──────── Extract provided

On Monday 19 March 2007 00:46, Jeremy Fitzhardinge wrote:
Andi Kleen wrote:
quoted
Yes. All inline assembly tells gcc what registers are clobbered
and it fills in the tables. Hand clobbering in inline assembly cannot
be expressed with the current toolchain, so we moved all those
out of line.
But again I'm not sure it will work anyways. For once you would
need large padding around the calls anyways for inline replacement --
how would you generate that? I expect you would need to put the calls
into asm() again and with that a custom annotiation format looks
reasonable.
Inlining is most important for very small code: sti, cli, pushf;pop eax,
etc (in many cases, no-ops). We'd have at least 5 bytes to work in, and
maybe more if there are surrounding push/pops to be consumed.
For example, say we wanted to put a general call for sti into entry.S,
where its expected it won't touch any registers. In that case, we'd
have a sequence like:
push %eax
push %ecx
push %edx
call paravirt_cli
pop %edx
pop %ecx
pop %eax
This cannot right now be expressed as inline assembly in the unwinder at all
because there is no way to inject the push/pops into the compiler generated
ehframe tables.
[BTW I plan to resubmit the unwinder with some changes]
If we parse the relocs, then we'd find the reference to paravirt_cli.
If we look at the byte before and see 0xe8, then we can see if its a
call. If we then work out in each direction and see matched push/pops,
then we know what registers can be trashed in the call. This also
allows us to determine the callsite size, and therefore how much space
we need for inlining.
gcc normally doesn't generate push/pops around directly around the
call site, but somewhere else due to the way its register allocator works.
It can be anywhere in the function or even not there at all if the register
didn't contain anything useful. And they're not necessarily push/pops of
course.
So you would need to write it as inline assembly. I'm not sure it would
be significantly cleaner than just having tables then.
So in this case, we see that there are 5 bytes for the call and a
further 6 bytes of push/pops available for inlining.
Of course this is hand-written code anyway, so there's no particular
burden to having some extra metadata stashed away in another section.
For compiler-generated code, we know that it's already expecting
standard C ABI calling conventions. The downside, of course, is that
only the 5 byte call space is available for inline patching.
It's unlikely you can do much useful in 5 bytes I guess.
Regarding cli/sti: i've been actually thinking about changing it in the
non paravirt kernel. IIRC most save_flags/restore_flags are inside
spin_lock_irqsave/restore() and that is a separate function anyways
so a little larger special case code is ok as long as it is not slower.
There is some evidence that at least on P4 a software cli/sti flag without
pushf/popf would be faster.
-Andi

────────────────
──────── Exercise data

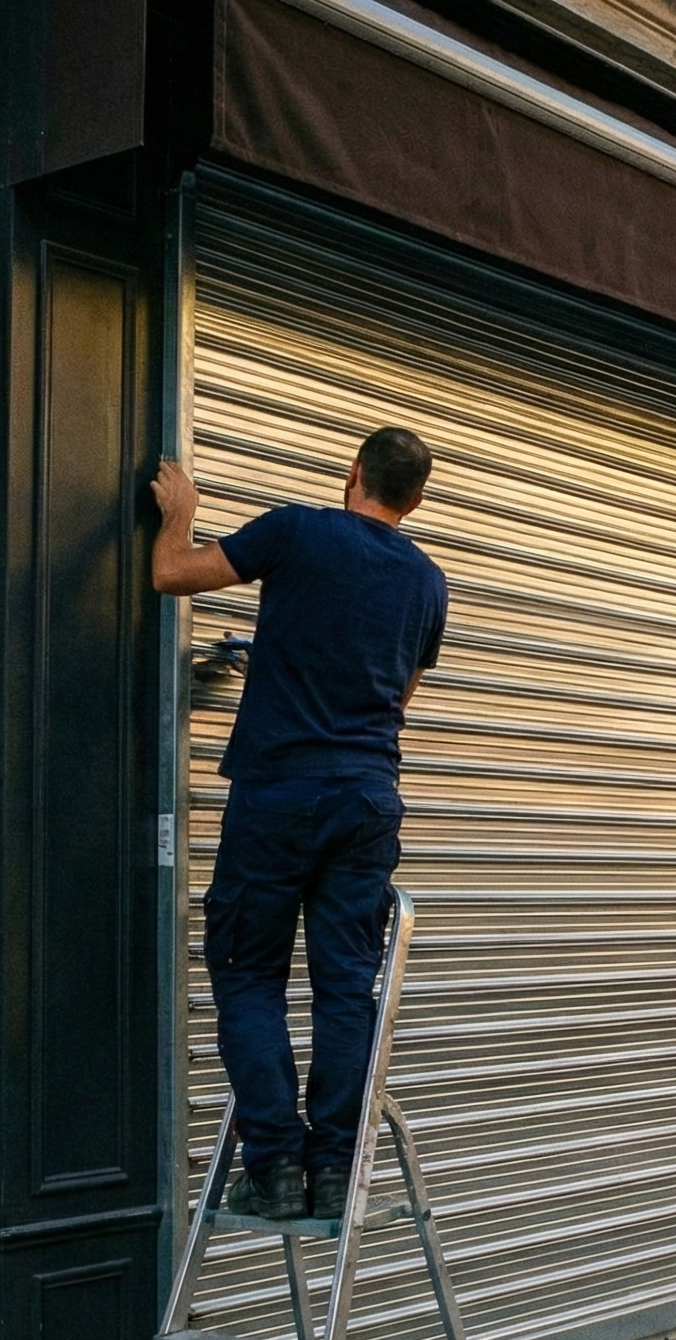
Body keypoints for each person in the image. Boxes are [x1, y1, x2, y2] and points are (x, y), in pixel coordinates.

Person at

────────────────

*Work instructions:*
1. Please rewrite the part of the paravirt inlining thread that opens with the words containing "But again I'm" and closes with "reasonable.", putting "extra space" in place of "large padding".
2. List the registers that the example sequence in the paravirt inlining thread pushes before the call to paravirt_cli.
3. According to the paravirt inlining thread, on which processor is there some evidence that a software cli/sti flag without pushf/popf would be faster?

*Expected outputs:*
1.
But again I'm not sure it will work anyways. For once you would
need extra space around the calls anyways for inline replacement --
how would you generate that? I expect you would need to put the calls
into asm() again and with that a custom annotiation format looks
reasonable.

2. %eax, %ecx, %edx

3. On P4.